A reforma da administração pública é fundamental para se construir o futuro do país. Há um consenso geral que para que Cabo Verde dê saltos de produtividade e se torne competitivo é de maior importância que haja ganhos de eficiência na gestão dos recursos do Estado e que a relação com os cidadãos e com as empresas se deixe guiar por objectivos, agindo com eficácia para conseguir os melhores resultados. Sabe-se que após anos sucessivos de estagnação de carreiras e da falta de perspectiva na função pública muitos trabalhadores anseiam por recuperar o tempo perdido e naturalmente que se apressam logo a avançar com as suas reivindicações. Cabe ao novo governo transmitir a real situação do pais, definir as prioridades e saber criar a vontade geral que permita que se faça hoje sacrifícios para que o potencial de crescimento seja elevado e o país possa produzir riqueza e criar empregos sustentáveis.
Este é o momento errado para permitir que cada classe ou interesse corporativo se fixe nos seus interesses exclusivos ignorando o panorama geral de falta de dinâmica da economia nacional ou fingindo não ver os milhares de desempregados e os outros milhares de jovens que todos os anos chegam ao mercado de trabalho sem grande esperança de arranjar um emprego. Já é evidente que trabalhos do Estado não podem empregar todos assim como soluções de auto-emprego ou de actividade informal não resolvem o problema do desemprego. Dificilmente mostram-se  sustentáveis ou com potencial para fazer crescer o rendimento das pessoas e criar mais postos de trabalho. Para além do Estado, praticamente só o turismo e as actividades de exportação a partir de investimentos que trazem consigo tecnologia e mercados é que já provadamente demonstraram que podem rapidamente contratar milhares de pessoas e criar empregos permanentes.
Para poderem resultar é preciso porém que o país tenha uma administração pública ágil e eficiente e com consciência das suas prioridades e uma cultura de prestação de serviço. Para se conseguir isso é fundamental a liderança do Governo. Mas se em vez de lançar a administração do Estado para o patamar que hoje se exige de um país dinâmico, inovador e inserido na economia global,  o governo deixar-se ir a reboque ou capitular perante interesses ou reivindicações vindos dos sectores públicos será mais uma oportunidade perdida de se fazer as reformas essenciais que se impõem.

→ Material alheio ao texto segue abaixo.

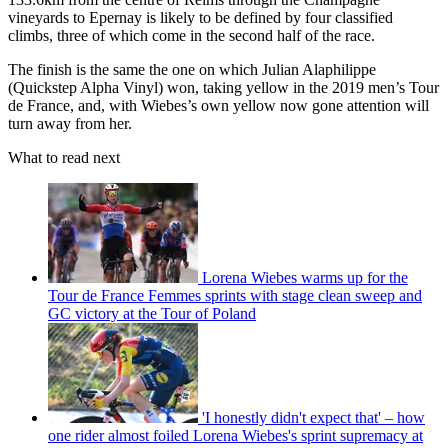
vineyards to Epernay is likely to be defined by four classified
climbs, three of which come in the second half of the race.
The finish is the same the one on which Julian Alaphilippe
(Quickstep Alpha Vinyl) won, taking yellow in the 2019 men’s Tour
de France, and, with Wiebes’s own yellow now gone attention will
turn away from her.
What to read next
Lorena Wiebes warms up for the
Tour de France Femmes sprints with stage clean sweep and
GC victory at the Tour of Poland
'I honestly didn't expect that' – how
one rider almost foiled Lorena Wiebes's sprint supremacy at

E ninguém ganhará com isso, nem mesmo os sindicatos que poderão até passar, por algum tempo, a imagem de poderosos com as vitórias tornadas fáceis na administração pública e nos sectores públicos empresariais com a politização das causas e a deriva para o populismo de certos actores políticos. Vão verificar rapidamente que embora a curto prazo aparentam cuidar dos interesses dos seus associados, a longo termo todos serão prejudicados com a falta de produtividade e de competitividade da economia e com a incapacidade geral em criar empregos em número significativo.

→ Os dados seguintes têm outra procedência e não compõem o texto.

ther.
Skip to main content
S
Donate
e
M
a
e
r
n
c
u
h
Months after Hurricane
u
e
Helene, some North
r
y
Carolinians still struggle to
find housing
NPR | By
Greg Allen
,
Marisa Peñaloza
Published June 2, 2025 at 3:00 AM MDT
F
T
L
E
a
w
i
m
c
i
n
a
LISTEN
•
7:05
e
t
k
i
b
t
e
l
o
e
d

O governo já deixou passar um ano sem que em relação à administração pública e com vista à melhoria significativa do ambiente de negócios fossem tomadas medidas práticas ou conhecidos os seus planos e estratégia para reforma profunda do sector. Não aproveitou o aparente consenso nesse sentido que vinha do período eleitoral de 2015/2016 e deixou-se desviar dos objectivos com a questão politicamente polarizante do concurso público e com a questão das incompatibilidades. Também não ajuda a imagem que se vai criando que o governo cede perante pressões de interesses corporativos e sindicais no sector público. Certamente que está a tempo de recuperar e fornecer uma liderança efectiva da administração pública e fazer as reformas que o país precisa, mas o tempo urge.

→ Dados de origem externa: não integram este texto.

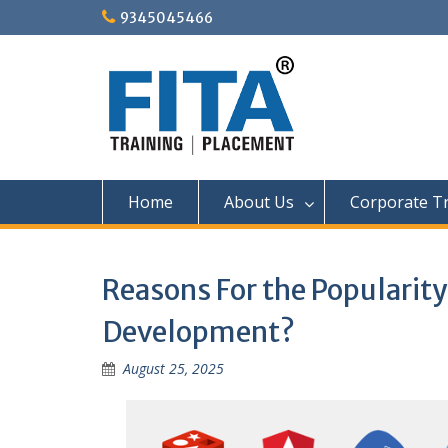
Skip
9345045466
to
content
Home
About Us
Corporate Tr
Reasons For the Popularit
Development?
August 25, 2025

Olhando para as experiências dos outros países, constata-se que não é fácil mudar estruturas, criar uma outra cultura de organização e reorientar um aparelho estatal construído para controlar tudo e todos num modelo de reciclagem de ajuda externa, de forma a se transformar num instrumento dinâmico do desenvolvimento. Mas terá que ser feito se se quiser deixar definitivamente estes anos de crescimento raso e ir além das previsões do FMI em Abril deste ano que projectam para Cabo Verde em 2017 e 2018 taxas de crescimento do PIB de 4% e 4,1% respectivamente.  

Texto originalmente publicado na edição impressa do Expresso das Ilhas nº 807 de 17 de Maio de 2017.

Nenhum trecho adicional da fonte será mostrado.